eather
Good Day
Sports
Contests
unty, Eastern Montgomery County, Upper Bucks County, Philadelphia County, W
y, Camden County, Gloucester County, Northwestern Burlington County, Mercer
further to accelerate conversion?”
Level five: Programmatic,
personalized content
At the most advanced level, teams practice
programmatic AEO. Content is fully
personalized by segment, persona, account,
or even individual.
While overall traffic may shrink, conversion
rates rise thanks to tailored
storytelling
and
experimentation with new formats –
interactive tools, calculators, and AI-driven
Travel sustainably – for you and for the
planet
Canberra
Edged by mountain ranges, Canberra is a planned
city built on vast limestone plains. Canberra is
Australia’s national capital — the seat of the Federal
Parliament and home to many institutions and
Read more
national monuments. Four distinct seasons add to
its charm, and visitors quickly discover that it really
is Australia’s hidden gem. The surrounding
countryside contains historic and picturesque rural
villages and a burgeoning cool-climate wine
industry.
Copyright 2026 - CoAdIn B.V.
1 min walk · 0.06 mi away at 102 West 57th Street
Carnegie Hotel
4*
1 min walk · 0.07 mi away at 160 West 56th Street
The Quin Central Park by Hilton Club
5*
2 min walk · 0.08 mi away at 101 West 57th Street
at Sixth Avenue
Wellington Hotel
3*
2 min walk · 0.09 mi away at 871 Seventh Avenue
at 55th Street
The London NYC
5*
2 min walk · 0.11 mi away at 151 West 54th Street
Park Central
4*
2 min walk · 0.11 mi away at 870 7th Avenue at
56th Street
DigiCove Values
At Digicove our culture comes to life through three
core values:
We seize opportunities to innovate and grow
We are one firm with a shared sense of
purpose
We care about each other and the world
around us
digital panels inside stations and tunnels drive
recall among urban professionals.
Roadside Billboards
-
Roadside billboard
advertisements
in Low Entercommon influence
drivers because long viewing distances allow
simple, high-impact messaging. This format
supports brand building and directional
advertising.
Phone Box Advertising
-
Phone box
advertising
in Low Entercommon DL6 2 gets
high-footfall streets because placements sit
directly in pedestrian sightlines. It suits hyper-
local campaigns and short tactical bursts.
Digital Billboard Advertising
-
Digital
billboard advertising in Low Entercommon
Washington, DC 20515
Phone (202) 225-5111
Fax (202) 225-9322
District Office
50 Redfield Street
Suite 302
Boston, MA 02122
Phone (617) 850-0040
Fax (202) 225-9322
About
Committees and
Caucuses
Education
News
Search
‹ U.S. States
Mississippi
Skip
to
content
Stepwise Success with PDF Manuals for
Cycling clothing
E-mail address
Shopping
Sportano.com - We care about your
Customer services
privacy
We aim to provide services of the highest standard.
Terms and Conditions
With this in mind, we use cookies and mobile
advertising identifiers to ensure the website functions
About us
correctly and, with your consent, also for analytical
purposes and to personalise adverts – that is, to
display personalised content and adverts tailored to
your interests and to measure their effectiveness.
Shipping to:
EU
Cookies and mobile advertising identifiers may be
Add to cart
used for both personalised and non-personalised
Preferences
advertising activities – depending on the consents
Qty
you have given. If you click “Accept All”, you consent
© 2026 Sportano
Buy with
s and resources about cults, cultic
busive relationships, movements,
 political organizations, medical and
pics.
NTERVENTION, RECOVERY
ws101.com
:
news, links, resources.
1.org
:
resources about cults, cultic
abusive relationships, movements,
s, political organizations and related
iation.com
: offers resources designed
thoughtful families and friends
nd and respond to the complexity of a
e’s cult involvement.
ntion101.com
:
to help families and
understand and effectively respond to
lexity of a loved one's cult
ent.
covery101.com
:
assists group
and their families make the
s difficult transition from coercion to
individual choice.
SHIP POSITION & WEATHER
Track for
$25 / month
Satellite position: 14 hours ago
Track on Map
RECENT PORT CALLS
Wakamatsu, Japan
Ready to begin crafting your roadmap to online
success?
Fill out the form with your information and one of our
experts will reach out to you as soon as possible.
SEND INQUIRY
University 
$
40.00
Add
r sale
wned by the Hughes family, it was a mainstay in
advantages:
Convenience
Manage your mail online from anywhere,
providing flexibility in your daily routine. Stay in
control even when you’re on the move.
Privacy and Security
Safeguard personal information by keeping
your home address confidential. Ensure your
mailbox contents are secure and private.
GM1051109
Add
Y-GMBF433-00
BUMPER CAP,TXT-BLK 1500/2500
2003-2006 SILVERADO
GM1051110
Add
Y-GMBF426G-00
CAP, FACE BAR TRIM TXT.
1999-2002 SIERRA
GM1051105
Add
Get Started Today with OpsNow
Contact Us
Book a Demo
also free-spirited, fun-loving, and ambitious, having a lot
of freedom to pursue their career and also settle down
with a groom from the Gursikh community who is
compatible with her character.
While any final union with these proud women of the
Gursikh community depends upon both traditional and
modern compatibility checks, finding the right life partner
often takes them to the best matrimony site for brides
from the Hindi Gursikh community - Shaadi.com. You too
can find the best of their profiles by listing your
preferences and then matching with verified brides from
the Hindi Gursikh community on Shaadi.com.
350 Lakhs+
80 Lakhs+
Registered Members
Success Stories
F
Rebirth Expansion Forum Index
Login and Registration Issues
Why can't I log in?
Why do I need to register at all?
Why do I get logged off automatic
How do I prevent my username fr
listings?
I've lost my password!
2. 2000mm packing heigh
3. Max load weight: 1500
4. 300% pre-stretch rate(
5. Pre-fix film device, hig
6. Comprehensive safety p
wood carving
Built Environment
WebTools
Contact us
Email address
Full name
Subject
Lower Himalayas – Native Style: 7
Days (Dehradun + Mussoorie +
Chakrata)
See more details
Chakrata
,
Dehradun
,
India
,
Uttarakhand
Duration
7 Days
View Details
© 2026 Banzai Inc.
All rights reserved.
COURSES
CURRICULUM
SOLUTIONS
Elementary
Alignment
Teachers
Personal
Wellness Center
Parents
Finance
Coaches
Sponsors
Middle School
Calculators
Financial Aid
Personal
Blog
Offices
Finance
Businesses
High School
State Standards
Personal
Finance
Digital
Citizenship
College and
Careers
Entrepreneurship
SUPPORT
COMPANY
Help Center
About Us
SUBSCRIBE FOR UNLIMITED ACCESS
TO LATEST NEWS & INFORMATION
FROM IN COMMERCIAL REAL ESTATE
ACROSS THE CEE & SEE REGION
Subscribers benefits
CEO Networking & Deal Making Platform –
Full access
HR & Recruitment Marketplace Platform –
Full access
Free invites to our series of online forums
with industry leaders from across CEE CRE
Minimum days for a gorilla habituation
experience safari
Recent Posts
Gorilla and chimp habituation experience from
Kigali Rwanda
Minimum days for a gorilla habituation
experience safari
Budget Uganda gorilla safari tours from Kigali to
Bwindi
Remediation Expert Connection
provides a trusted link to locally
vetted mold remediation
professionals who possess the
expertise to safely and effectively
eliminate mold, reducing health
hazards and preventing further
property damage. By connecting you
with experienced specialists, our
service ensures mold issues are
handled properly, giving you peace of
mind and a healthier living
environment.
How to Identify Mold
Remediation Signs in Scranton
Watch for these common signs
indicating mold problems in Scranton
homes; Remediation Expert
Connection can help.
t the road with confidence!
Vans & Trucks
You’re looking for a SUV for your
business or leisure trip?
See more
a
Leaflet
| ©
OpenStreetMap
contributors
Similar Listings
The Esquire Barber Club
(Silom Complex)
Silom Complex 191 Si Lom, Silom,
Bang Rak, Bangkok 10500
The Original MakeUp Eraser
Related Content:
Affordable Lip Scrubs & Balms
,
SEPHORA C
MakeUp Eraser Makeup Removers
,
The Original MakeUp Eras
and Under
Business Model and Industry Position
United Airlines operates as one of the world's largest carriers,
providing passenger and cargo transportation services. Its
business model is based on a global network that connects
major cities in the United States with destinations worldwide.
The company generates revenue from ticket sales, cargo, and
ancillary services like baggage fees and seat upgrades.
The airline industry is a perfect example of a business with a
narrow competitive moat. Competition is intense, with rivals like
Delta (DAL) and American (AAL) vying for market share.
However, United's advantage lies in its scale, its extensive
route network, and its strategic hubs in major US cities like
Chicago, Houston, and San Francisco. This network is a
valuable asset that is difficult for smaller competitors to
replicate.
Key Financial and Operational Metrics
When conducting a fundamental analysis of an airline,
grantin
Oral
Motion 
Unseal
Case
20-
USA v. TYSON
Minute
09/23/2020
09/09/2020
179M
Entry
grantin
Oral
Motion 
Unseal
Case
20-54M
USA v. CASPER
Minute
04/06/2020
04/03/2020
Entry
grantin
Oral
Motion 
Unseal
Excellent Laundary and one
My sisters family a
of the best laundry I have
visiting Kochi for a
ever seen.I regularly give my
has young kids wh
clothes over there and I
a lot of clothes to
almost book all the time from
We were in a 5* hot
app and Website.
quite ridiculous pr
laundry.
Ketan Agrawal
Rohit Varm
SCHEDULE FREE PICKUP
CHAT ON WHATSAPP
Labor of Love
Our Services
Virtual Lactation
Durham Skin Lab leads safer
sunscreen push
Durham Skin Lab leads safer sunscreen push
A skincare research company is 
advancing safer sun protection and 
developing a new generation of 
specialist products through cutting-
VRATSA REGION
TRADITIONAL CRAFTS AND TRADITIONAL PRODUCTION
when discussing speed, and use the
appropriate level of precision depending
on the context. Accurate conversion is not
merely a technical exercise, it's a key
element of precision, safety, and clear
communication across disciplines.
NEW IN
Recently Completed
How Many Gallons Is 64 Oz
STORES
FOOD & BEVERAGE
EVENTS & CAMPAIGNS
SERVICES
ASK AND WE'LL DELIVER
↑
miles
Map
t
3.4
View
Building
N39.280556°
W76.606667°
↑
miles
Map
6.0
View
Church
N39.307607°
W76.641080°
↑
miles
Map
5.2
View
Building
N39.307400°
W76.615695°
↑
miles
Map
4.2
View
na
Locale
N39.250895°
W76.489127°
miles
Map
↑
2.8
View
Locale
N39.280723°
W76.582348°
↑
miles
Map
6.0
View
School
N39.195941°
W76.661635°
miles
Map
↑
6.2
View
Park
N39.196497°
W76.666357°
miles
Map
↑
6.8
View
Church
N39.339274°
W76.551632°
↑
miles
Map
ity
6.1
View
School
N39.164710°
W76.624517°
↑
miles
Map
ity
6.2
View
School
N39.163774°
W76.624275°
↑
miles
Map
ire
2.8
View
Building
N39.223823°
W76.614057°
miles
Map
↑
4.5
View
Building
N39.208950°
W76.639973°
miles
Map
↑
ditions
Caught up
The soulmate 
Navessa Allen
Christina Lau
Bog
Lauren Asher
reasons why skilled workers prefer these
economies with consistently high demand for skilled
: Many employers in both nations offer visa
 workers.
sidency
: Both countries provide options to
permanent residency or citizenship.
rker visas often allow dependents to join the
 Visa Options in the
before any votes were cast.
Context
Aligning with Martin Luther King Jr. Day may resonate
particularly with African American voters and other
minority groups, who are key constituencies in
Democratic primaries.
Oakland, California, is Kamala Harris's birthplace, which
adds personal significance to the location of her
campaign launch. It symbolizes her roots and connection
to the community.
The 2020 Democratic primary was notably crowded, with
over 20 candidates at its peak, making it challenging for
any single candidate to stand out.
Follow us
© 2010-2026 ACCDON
* * *
PROBLEM DETAILS - Which lines above contain the word "mobile"? Copy each of them.

EXPECTED ANSWER -
With this in mind, we use cookies and mobile
Cookies and mobile advertising identifiers may be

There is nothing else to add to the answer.